(Dataset rows)
----------------------------------------

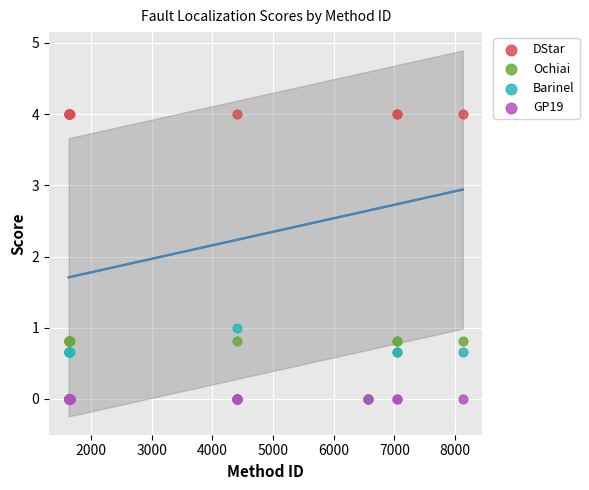

Across all series, what Y value is closest to 2?

1.0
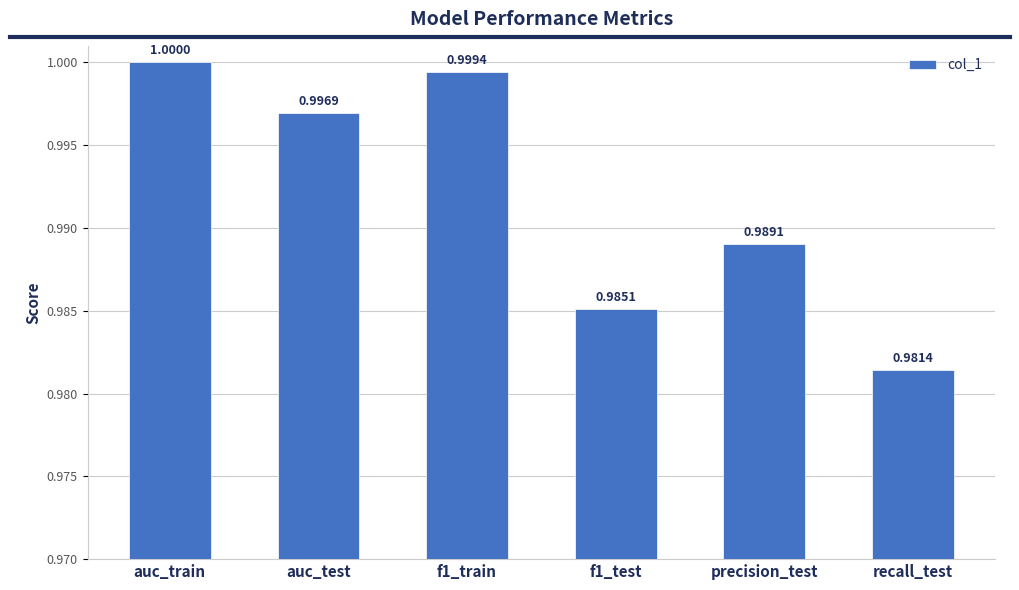

Reading left to right, what are all the values shown in this chart?

1.0	1.0	1.0	1.0	1.0	1.0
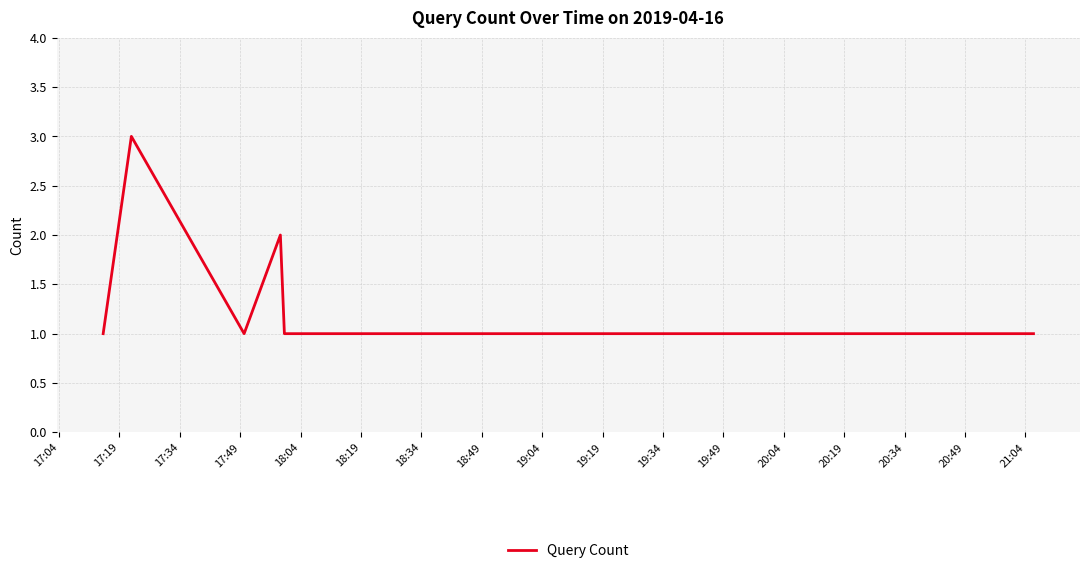

How many distinct data groups are displayed?

1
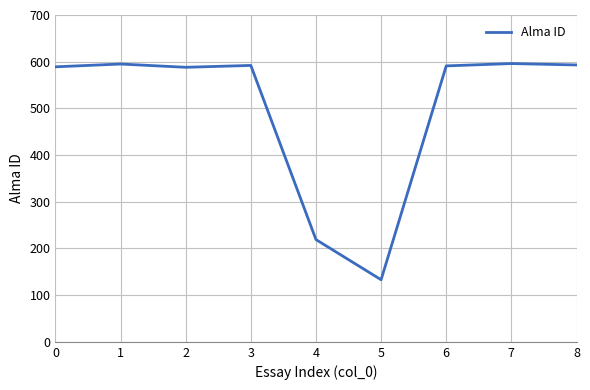

What is the minimum value shown in the chart?

133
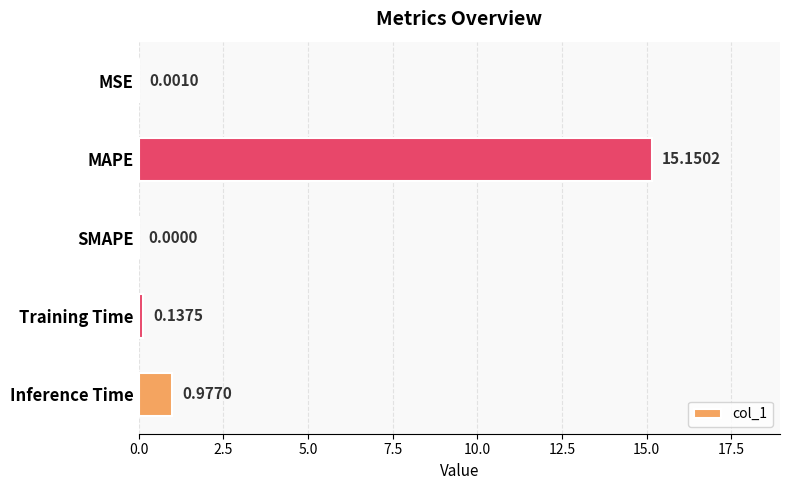

Which label corresponds to the largest value in the chart?

MAPE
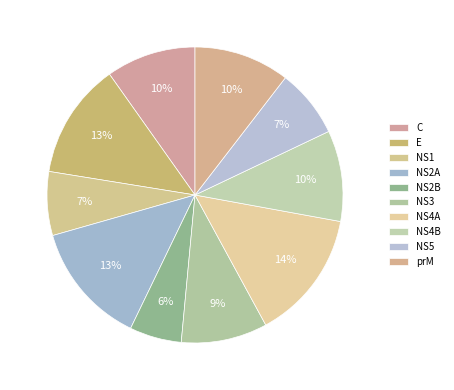

Is it true that NS1 is 1% of the pie?

False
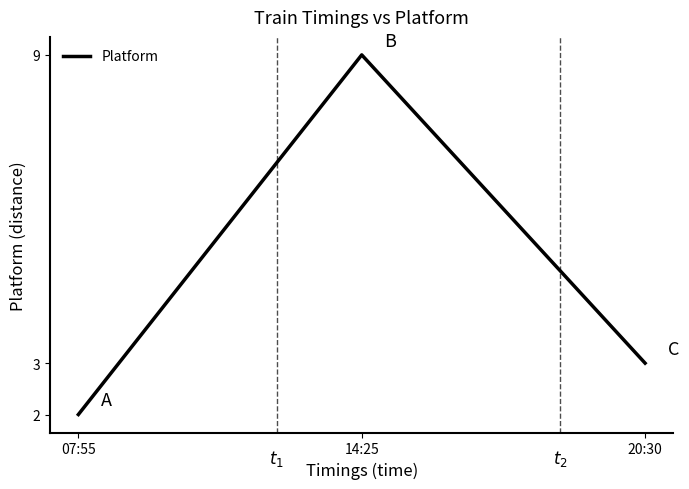

Reading left to right, transcribe all the data shown in this chart.

07:55=2	14:25=9	20:30=3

----------------------------------------

_WHAT THE TASK REQUIRES:_ Please retype every one of the rows above word for word, leaving out the picture placeholders.

_RESPONSE TO THE TASK:_
Across all series, what Y value is closest to 2?

1.0

Reading left to right, what are all the values shown in this chart?

1.0	1.0	1.0	1.0	1.0	1.0

How many distinct data groups are displayed?

1

What is the minimum value shown in the chart?

133

Which label corresponds to the largest value in the chart?

MAPE

Is it true that NS1 is 1% of the pie?

False

Reading left to right, transcribe all the data shown in this chart.

07:55=2	14:25=9	20:30=3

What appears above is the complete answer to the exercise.